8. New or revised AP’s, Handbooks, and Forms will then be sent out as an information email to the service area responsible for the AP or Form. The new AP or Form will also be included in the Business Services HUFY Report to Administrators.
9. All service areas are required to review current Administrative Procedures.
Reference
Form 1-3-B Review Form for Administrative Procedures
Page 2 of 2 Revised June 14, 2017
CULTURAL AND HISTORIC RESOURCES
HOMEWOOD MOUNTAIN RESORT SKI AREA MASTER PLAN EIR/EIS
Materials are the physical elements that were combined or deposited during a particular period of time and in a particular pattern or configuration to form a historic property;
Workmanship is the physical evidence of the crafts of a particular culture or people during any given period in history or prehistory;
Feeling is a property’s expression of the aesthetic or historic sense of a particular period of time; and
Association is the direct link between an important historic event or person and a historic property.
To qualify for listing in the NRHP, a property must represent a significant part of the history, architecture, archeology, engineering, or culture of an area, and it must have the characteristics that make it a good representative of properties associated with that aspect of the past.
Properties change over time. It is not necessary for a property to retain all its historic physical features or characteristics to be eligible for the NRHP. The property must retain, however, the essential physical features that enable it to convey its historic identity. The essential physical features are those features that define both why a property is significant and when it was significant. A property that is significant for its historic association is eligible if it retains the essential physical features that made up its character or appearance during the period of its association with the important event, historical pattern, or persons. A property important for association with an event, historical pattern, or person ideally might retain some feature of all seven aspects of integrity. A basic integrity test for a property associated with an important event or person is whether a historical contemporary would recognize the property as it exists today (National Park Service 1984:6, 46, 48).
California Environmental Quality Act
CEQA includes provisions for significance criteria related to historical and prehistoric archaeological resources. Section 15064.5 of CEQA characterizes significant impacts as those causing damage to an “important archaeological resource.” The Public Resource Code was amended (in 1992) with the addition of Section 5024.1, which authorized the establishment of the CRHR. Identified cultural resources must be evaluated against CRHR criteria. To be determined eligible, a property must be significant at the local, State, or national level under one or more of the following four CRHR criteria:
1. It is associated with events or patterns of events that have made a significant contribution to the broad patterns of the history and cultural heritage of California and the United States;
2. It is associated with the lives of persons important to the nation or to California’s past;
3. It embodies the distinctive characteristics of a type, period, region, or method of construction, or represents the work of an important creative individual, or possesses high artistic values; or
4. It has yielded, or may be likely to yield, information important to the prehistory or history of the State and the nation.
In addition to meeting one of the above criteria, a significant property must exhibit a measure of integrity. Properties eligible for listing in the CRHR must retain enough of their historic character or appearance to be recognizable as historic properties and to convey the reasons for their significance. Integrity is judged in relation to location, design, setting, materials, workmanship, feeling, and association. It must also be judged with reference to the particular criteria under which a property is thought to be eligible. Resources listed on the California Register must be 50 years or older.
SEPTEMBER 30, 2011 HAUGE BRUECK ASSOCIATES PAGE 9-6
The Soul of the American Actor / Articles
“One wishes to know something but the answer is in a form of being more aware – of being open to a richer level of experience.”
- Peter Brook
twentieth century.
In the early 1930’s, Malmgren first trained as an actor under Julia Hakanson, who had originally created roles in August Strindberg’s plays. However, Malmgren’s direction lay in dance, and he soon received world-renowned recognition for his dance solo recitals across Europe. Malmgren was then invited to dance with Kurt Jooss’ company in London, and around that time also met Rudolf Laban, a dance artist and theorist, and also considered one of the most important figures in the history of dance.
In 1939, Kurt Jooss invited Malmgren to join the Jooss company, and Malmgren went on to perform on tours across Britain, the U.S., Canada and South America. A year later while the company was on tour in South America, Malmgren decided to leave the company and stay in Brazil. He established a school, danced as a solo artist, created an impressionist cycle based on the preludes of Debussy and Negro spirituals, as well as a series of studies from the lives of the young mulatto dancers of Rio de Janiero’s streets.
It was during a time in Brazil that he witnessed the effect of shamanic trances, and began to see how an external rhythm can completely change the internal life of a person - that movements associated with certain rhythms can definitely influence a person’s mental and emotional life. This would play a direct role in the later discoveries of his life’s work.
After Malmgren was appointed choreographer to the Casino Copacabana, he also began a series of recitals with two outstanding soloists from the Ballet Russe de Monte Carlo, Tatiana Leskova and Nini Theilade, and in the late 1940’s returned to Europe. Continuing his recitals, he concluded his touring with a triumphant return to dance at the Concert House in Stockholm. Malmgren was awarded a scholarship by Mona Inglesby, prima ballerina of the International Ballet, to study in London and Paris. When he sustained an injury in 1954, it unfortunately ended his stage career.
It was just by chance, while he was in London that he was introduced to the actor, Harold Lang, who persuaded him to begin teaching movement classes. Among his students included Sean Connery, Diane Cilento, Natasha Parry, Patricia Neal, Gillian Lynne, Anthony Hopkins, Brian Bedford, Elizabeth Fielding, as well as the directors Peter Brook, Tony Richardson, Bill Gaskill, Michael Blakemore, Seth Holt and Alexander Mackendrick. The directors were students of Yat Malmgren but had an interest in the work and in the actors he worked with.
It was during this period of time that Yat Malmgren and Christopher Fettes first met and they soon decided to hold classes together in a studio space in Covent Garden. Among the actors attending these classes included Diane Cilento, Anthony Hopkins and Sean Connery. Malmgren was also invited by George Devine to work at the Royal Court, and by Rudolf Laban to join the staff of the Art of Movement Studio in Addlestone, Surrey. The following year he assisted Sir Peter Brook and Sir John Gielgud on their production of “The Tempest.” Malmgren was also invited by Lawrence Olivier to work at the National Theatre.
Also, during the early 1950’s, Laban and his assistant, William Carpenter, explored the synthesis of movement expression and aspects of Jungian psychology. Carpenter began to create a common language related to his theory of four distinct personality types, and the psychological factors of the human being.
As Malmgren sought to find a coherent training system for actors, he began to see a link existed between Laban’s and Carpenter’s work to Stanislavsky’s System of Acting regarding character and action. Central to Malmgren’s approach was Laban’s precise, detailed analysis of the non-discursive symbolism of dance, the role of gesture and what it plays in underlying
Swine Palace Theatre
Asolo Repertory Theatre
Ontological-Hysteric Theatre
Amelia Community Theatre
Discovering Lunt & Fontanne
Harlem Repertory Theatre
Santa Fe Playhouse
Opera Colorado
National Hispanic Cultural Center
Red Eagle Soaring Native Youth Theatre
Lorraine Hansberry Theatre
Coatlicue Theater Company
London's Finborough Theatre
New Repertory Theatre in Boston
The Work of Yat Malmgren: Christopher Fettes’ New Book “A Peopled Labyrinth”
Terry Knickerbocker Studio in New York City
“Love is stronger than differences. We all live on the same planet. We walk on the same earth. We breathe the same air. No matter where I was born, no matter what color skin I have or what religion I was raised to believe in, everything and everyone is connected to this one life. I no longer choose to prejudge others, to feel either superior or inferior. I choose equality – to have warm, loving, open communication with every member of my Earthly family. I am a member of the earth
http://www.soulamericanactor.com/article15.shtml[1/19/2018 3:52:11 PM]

_Brief_. Scan the material above for the string "Procedures" and report each line where you find it.

_Exercise output_.
9. All service areas are required to review current Administrative Procedures.
Form 1-3-B Review Form for Administrative Procedures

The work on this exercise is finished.